**Work request:** Your task is to retype, exactly and with nothing else, every line from the one containing "1: (285, 133, 54.93)" to the end of the listing.
------------------------------
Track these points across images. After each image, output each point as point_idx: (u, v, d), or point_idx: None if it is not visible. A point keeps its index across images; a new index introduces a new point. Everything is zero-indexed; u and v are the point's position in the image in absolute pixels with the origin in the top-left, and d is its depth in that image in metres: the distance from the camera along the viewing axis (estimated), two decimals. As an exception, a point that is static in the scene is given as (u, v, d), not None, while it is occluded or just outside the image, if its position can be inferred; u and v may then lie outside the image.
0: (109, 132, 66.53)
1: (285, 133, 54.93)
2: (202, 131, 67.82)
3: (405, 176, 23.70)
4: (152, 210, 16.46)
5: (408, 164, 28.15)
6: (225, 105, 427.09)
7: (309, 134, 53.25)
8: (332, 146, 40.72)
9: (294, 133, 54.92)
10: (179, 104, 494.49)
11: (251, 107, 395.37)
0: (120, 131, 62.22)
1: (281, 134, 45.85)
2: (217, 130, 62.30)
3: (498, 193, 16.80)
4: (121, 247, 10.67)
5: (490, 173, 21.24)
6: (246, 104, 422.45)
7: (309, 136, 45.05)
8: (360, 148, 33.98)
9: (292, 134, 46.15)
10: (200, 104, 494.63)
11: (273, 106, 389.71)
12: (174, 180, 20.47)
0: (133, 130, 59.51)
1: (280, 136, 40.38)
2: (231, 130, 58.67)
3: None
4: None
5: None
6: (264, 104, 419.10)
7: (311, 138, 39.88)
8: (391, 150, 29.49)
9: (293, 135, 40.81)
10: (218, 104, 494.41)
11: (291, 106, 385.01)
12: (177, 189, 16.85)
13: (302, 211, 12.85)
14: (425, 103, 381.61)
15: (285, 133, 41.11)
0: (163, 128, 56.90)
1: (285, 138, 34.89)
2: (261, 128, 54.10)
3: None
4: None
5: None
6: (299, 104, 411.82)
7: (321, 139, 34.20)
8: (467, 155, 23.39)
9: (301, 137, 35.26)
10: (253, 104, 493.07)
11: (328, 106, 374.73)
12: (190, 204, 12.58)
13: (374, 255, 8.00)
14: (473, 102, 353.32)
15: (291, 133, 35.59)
------------------------------
**Exercise response:**
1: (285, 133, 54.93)
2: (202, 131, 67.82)
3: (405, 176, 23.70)
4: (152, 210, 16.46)
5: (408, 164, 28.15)
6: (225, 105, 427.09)
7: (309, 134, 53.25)
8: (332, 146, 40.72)
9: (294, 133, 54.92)
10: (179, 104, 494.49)
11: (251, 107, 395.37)
0: (120, 131, 62.22)
1: (281, 134, 45.85)
2: (217, 130, 62.30)
3: (498, 193, 16.80)
4: (121, 247, 10.67)
5: (490, 173, 21.24)
6: (246, 104, 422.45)
7: (309, 136, 45.05)
8: (360, 148, 33.98)
9: (292, 134, 46.15)
10: (200, 104, 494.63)
11: (273, 106, 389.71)
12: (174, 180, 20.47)
0: (133, 130, 59.51)
1: (280, 136, 40.38)
2: (231, 130, 58.67)
3: None
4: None
5: None
6: (264, 104, 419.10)
7: (311, 138, 39.88)
8: (391, 150, 29.49)
9: (293, 135, 40.81)
10: (218, 104, 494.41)
11: (291, 106, 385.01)
12: (177, 189, 16.85)
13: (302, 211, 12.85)
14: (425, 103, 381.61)
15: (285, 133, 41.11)
0: (163, 128, 56.90)
1: (285, 138, 34.89)
2: (261, 128, 54.10)
3: None
4: None
5: None
6: (299, 104, 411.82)
7: (321, 139, 34.20)
8: (467, 155, 23.39)
9: (301, 137, 35.26)
10: (253, 104, 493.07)
11: (328, 106, 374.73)
12: (190, 204, 12.58)
13: (374, 255, 8.00)
14: (473, 102, 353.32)
15: (291, 133, 35.59)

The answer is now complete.